Causes of Cancer
What causes cancer?
There is no one single cause for cancer. Scientists believe that it is the interaction of many factors together that produces cancer. The factors involved may be genetic and/or environmental.
Diagnosis, treatment, and prognosis for childhood cancers are different than for adult cancers. The main differences are the survival rate and the cause of the cancer. The overall five-year survival rate for childhood cancer is about 83 percent, while in adult cancers the survival rate is 68 percent. This difference is thought to be because childhood cancer is more responsive to therapy, and a child can tolerate more aggressive therapy. While there have been improvements in survival over the past few decades, some childhood cancers do not respond as well to modern therapy. Further, many survivors of childhood cancer have “late effects” due to their therapy that extend well into adulthood.
Childhood cancers often occur or begin in the stem cells, which are simple cells capable of producing other types of specialized cells that the body needs. A sporadic (occurs by chance) cell change or mutation is usually what causes childhood cancer. In adults, the type of cell that becomes cancerous is usually an epithelial cell. Epithelial cells line the body cavity and cover the body surface. Cancer occurs from environmental exposures to these cells over time. Adult cancers are sometimes referred to as acquired for this reason.
What are the risk factors for cancer?
As mentioned, some cancers, particularly in adults, have been associated with repetitive exposures or risk factors. A risk factor is anything that may increase a person's chance of developing a disease. A risk factor does not necessarily cause the disease, but it may make the body less resistant to it. The following risk factors and mechanisms have been proposed as contributing to cancer:
- Environmental factors. Smoking tobacco, eating a high-fat diet, and working with toxic chemicals are examples of environmental exposures that may be risk factors for some adult cancers. Most children with cancer are too young to have been exposed to these lifestyle factors for any extended time. However, exposure to these factors by parents could also contribute to increased risk of cancer in their children. Exposure to pesticides, fertilizers, and power lines has also been researched for a direct link to childhood cancers. However, whether prenatal or infant exposure to these agents causes cancer is still unknown.

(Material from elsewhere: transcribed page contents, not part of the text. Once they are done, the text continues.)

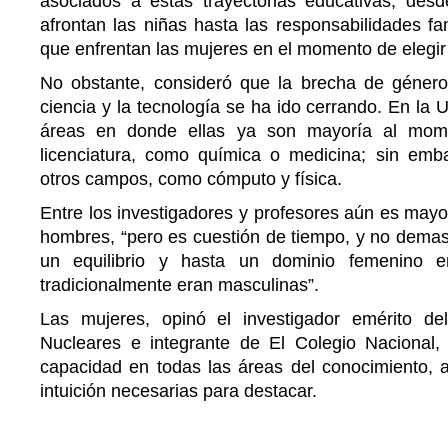
asociados a estas trayectorias educativas, desd
afrontan las niñas hasta las responsabilidades fam
que enfrentan las mujeres en el momento de elegir
No obstante, consideró que la brecha de género
ciencia y la tecnología se ha ido cerrando. En la
áreas en donde ellas ya son mayoría al mome
licenciatura, como química o medicina; sin emb
otros campos, como cómputo y física.
Entre los investigadores y profesores aún es mayor
hombres, “pero es cuestión de tiempo, y no dema
un equilibrio y hasta un dominio femenino 
tradicionalmente eran masculinas”.
Las mujeres, opinó el investigador emérito del
Nucleares e integrante de El Colegio Nacional
capacidad en todas las áreas del conocimiento, a
intuición necesarias para destacar.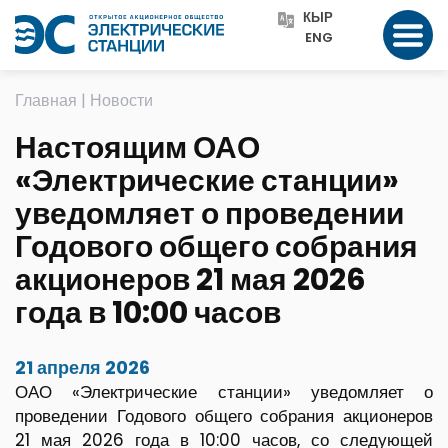
КЫР
ENG
Главная
|
Новости
Настоящим ОАО
«Электрические станции»
уведомляет о проведении
Годового общего собрания
акционеров 21 мая 2026
года в 10:00 часов
21 апреля 2026
ОАО «Электрические станции» уведомляет о
проведении Годового общего собрания акционеров
21 мая 2026 года в 10:00 часов, со следующей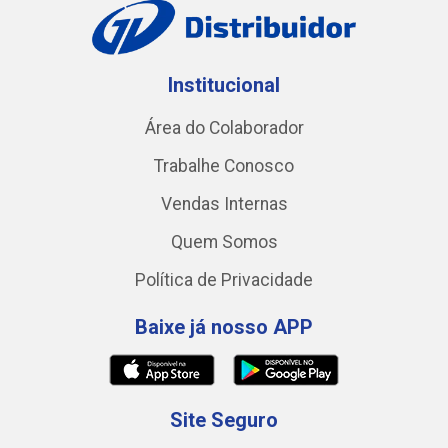
Institucional
Área do Colaborador
Trabalhe Conosco
Vendas Internas
Quem Somos
Política de Privacidade
Baixe já nosso APP
Site Seguro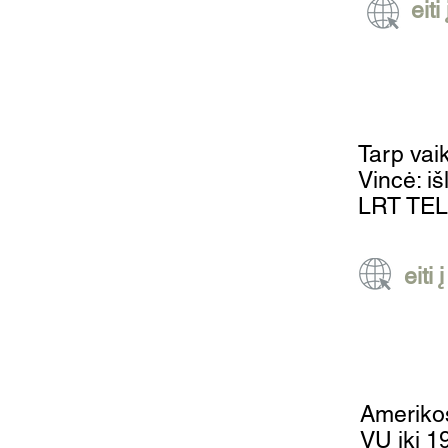
eiti
Tarp vai
Vincė: i
LRT TELE
eiti 
Amerikos
VU iki 19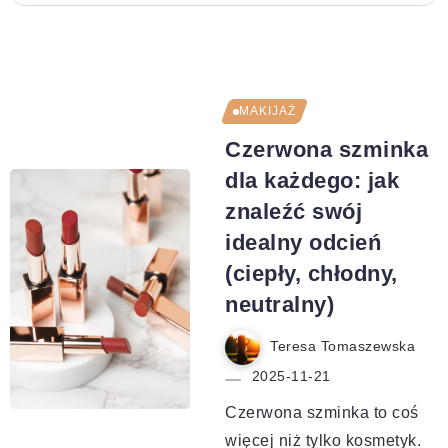
MAKIJAŻ
Czerwona szminka
dla każdego: jak
znaleźć swój
idealny odcień
(ciepły, chłodny,
neutralny)
Teresa Tomaszewska
2025-11-21
Czerwona szminka to coś
więcej niż tylko kosmetyk.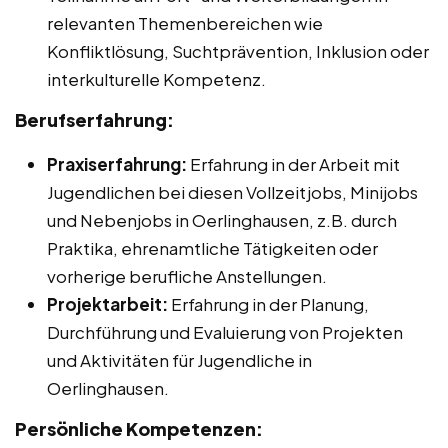
relevanten Themenbereichen wie
Konfliktlösung, Suchtprävention, Inklusion oder
interkulturelle Kompetenz.
Berufserfahrung:
Praxiserfahrung:
Erfahrung in der Arbeit mit
Jugendlichen bei diesen Vollzeitjobs, Minijobs
und Nebenjobs in Oerlinghausen, z.B. durch
Praktika, ehrenamtliche Tätigkeiten oder
vorherige berufliche Anstellungen.
Projektarbeit:
Erfahrung in der Planung,
Durchführung und Evaluierung von Projekten
und Aktivitäten für Jugendliche in
Oerlinghausen.
Persönliche Kompetenzen:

- Genetic factors. Family history, inheritance, and genetics may play an important role in some childhood cancers. It is possible for cancer of varying forms to be present more than once in a family. Additionally, genetic disorders, such as Li-Fraumeni and neurofibromatosis type 1, and Beckwith-Wiedemann syndromes are known to predispose children to certain cancers.
- Exposures to certain viruses. Epstein-Barr virus has been linked to an increased risk of developing certain childhood cancers, such as Hodgkin and non-Hodgkin lymphoma and nasopharyngeal carcinoma. The exact reasons for this link are not fully understood. However, it is suggested that the virus alters a cell in some way causing it to reproduce uncontrollably.
- Medical exposures. In some cases, children who have been exposed to some forms of high-dose chemotherapy or radiation may develop a second malignancy later in life. These strong anticancer agents can alter cells and/or the immune system, which can lead to a second malignancy later in life.
How do genes affect cancer growth?
The discovery of certain types of genes that contribute to cancer has been an extremely important development for cancer research. The majority of cancers are observed to have some type of genetic alteration. Some of these alterations are inherited, while non-inherited alterations can occur at any point during life.
Usually the number of cells in any of our body tissues is tightly controlled so that new cells are made for normal growth and development, as well as to replace dying cells. Ultimately, cancer is a loss of this balance due to genetic alterations that "tip the balance" in favor of excessive cell growth. There are many types of genes that can affect cell growth. Some of these genes are altered (mutated) in certain types of cancers, including the following groups of genes:
- Oncogenes. These genes help normal cells grows. When these genes become mutated or have too many copies in a cell, the cell grows out of control. This uncontrolled cell growth allows abnormal cancer cells to also grow out of control. Scientists are currently unsure what causes these changes in oncogenes that lead to cancer growth.
- Tumor suppressor genes. These genes are able to recognize abnormal growth and reproduction of damaged cells, or cancer cells, and can interrupt their reproduction until the defect is corrected. If the tumor suppressor genes are mutated, they become unable to control normal cell growth and allow cancer cells to begin to grow.
- DNA repair genes. These genes help recognize errors when DNA is copied to make a new cell. If these genes are not working properly, errors in the DNA can be transmitted to new cells, causing them to be damaged. This damaged DNA can then lead to the formation of cancer in some cells.